[Start of Attachment]

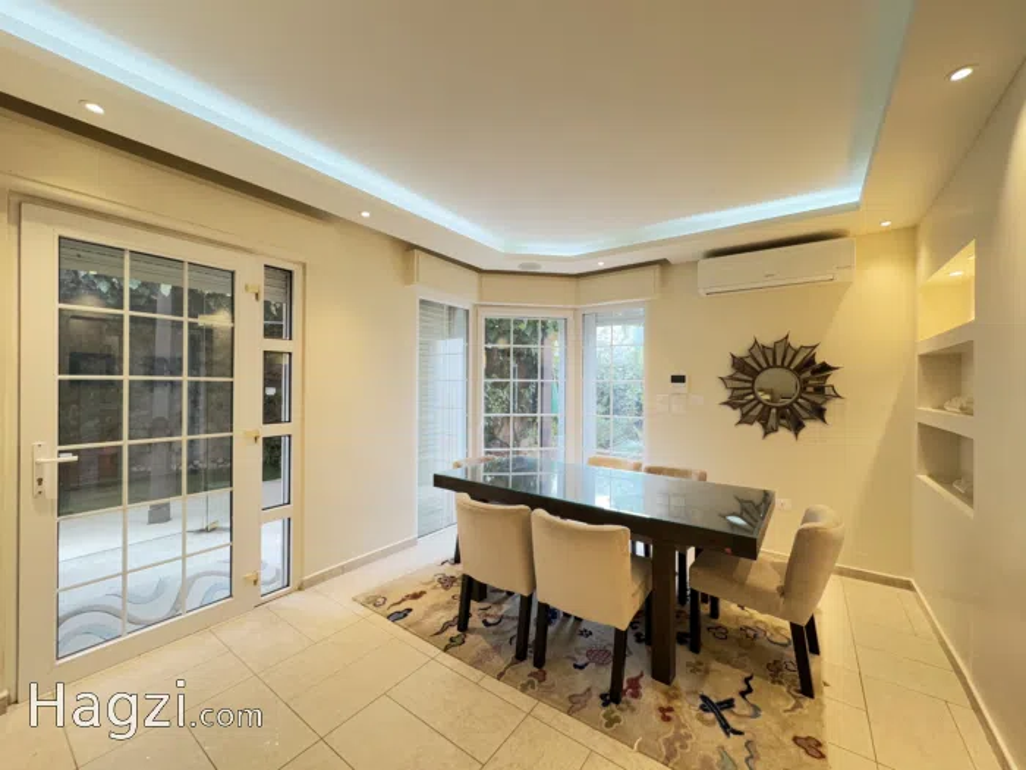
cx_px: 513
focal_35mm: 14
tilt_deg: +0.3
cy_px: 385
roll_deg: -0.5
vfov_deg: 85.7
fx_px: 415
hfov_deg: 102.1
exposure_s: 1/50
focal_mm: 2.22
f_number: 2.2
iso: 250
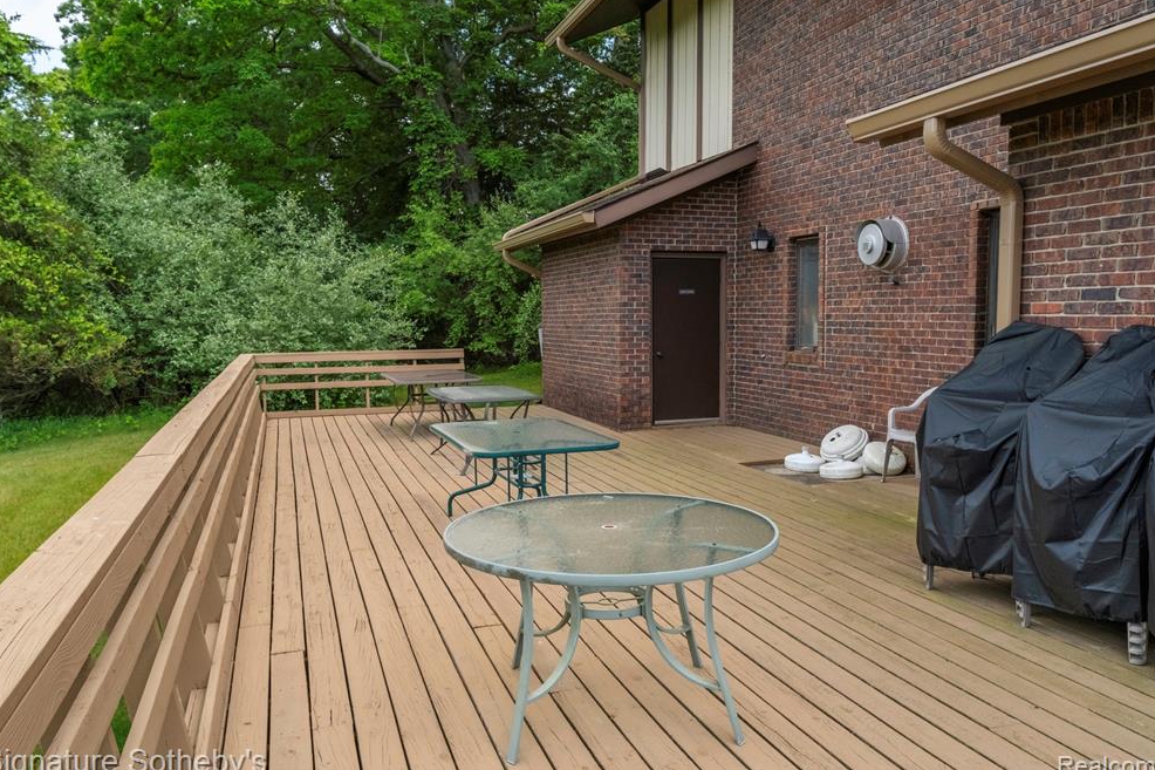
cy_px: 384
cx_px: 576
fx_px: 866
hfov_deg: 67.4
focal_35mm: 27
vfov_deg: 47.9
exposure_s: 1/250
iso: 640
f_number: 8
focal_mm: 17.3
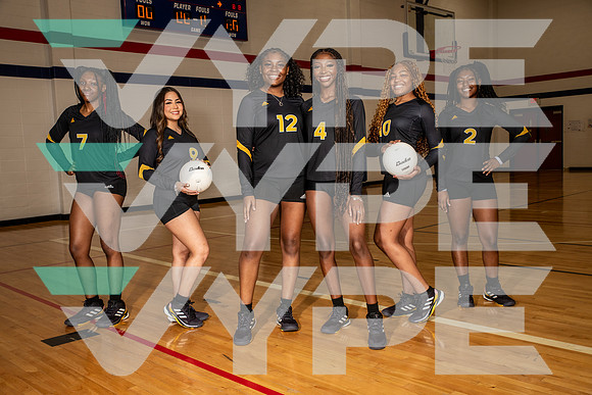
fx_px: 576
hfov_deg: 54.4
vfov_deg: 37.9
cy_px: 198
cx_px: 296
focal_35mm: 35
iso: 320
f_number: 7.1
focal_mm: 35
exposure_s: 1/250
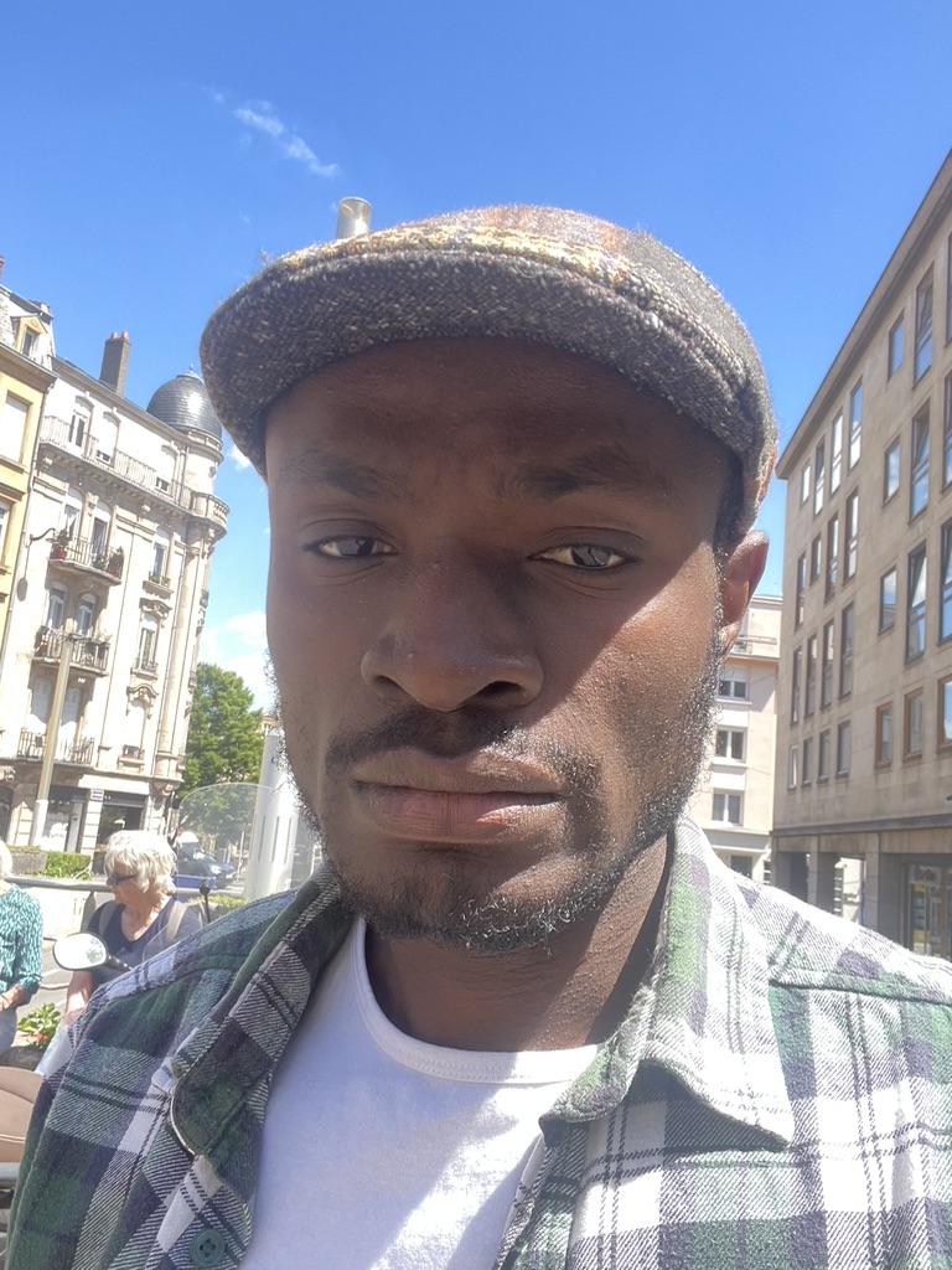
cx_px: 476
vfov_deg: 60.0
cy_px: 635
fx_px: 1100
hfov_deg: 46.8
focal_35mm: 30
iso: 32
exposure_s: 1/121
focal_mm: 2.71
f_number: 2.2
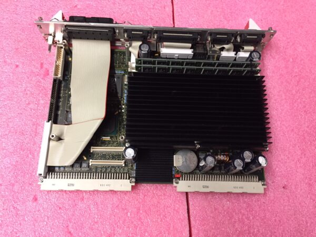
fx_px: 265
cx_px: 158
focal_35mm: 29
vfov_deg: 48.2
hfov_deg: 61.7
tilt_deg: -69.9
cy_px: 118
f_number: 2.2
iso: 200
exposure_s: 1/30
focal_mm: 4.15
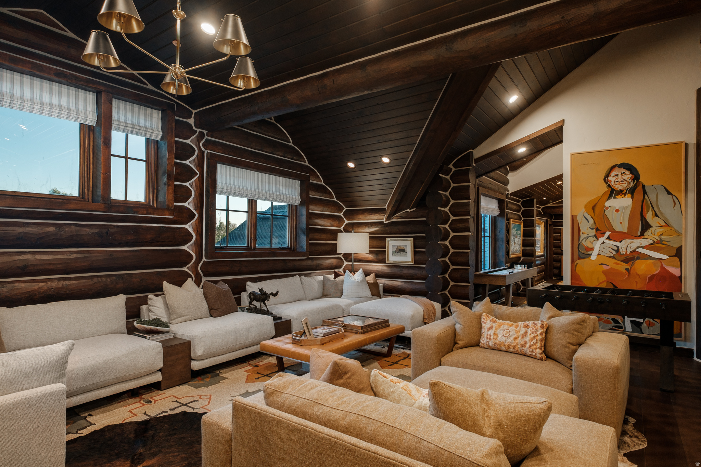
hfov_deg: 84.0
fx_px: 389
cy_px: 234
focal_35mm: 20
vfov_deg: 61.9
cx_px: 350
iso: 400
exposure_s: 1/125
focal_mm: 13.2
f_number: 5.6
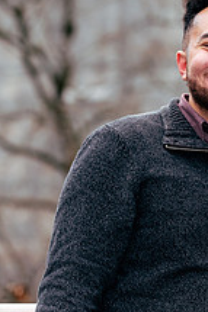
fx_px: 2578
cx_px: 257
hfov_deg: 4.6
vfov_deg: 6.9
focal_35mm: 297
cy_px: 136
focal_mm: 110
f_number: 5
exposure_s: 1/400
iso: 250
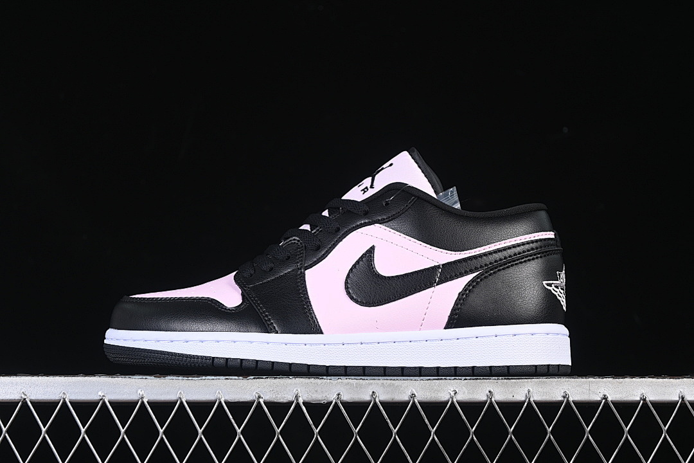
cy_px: 232
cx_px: 347
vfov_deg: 18.2
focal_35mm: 75
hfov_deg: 27.0
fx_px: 1446
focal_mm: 50
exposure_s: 1/60
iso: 160
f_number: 6.3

[End of Attachment]

WORK TO BE COMPLETED
Return exactly the lines starting at the line with "hfov_deg: 61.7" and ending at the last line of the listing, both ends included; pictures are to be left out.

THE ANSWER
hfov_deg: 61.7
tilt_deg: -69.9
cy_px: 118
f_number: 2.2
iso: 200
exposure_s: 1/30
focal_mm: 4.15
hfov_deg: 84.0
fx_px: 389
cy_px: 234
focal_35mm: 20
vfov_deg: 61.9
cx_px: 350
iso: 400
exposure_s: 1/125
focal_mm: 13.2
f_number: 5.6
fx_px: 2578
cx_px: 257
hfov_deg: 4.6
vfov_deg: 6.9
focal_35mm: 297
cy_px: 136
focal_mm: 110
f_number: 5
exposure_s: 1/400
iso: 250
cy_px: 232
cx_px: 347
vfov_deg: 18.2
focal_35mm: 75
hfov_deg: 27.0
fx_px: 1446
focal_mm: 50
exposure_s: 1/60
iso: 160
f_number: 6.3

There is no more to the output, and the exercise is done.